Of these, fried eggplants and cabbage boiled with corn-beef on the American system of boiling, that is to say, cooking, I abominate the most. But mujaddara has such a soothing effect on the nerves; it conduces to cheerfulness, especially when the raw onion or the leek is taken with it. After a good round pewter platter of this delicious dish and a dozen leeks, I feel as if I could do the work of all mankind. And I am then in such a beatific state of mind that I would share with all mankind my sack of lentils and my pipkin of olive oil. I wonder not at Esau’s extravagance, when he saw a steaming mess of it. For what is a birthright in comparison?”
That Shakib also shared this beatific mood, the following quaint picture of their Saturday nights in the cellar, will show.
“A bank account,” he writes, “a good round dish of mujaddara , the lute for Khalid, al-Mutanabbi for me—neither of us could forego his hobby—and Im-Hanna, affectionate, devoted as our mothers—these were the joys of our Saturday nights in our underground diggings. We were absolutely happy. And we never tried to measure our happiness in those days, or gauge it, or flay it to see if it be dead or alive, false or real. Ah, the blessedness of that supreme unconsciousness which wrapped us as a mother would her babe, warming and caressing our hearts.

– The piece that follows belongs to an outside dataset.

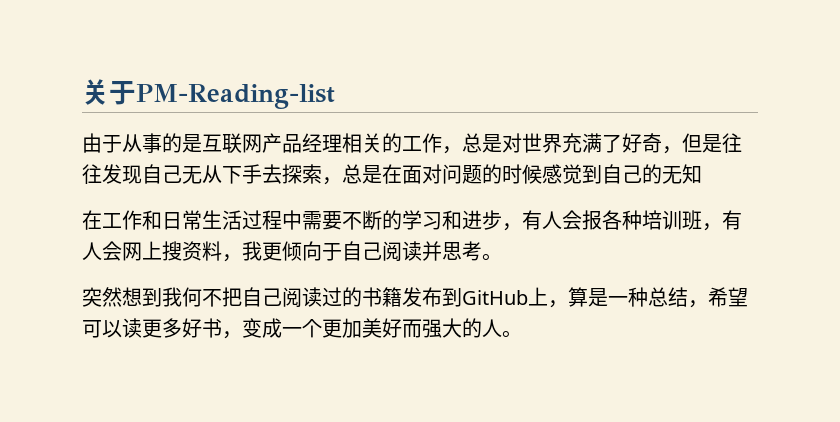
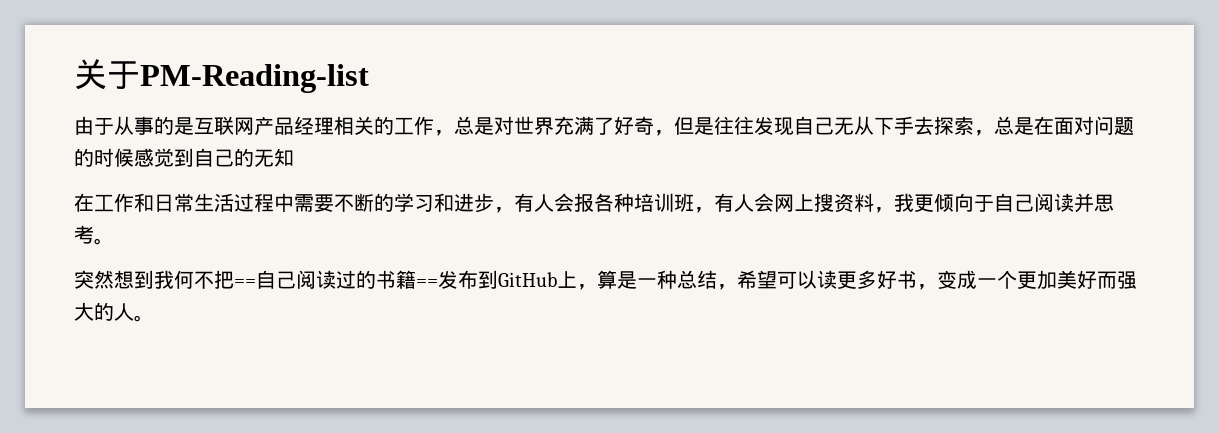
(242, 297) none -> [234,279,256,287] ==
(402, 297) none -> [416,279,438,287] ==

We did not know then that happiness was a thing to be sought. We only knew that peddling is a pleasure, that a bank account is a supreme joy, that a dish of mujaddara cooked by Im-Hanna is a royal delight, that our dour dark cellar is a palace of its kind, and that happiness, like a bride, issues from all these, and, touching the strings of Khalid’s lute, mantles us with song.”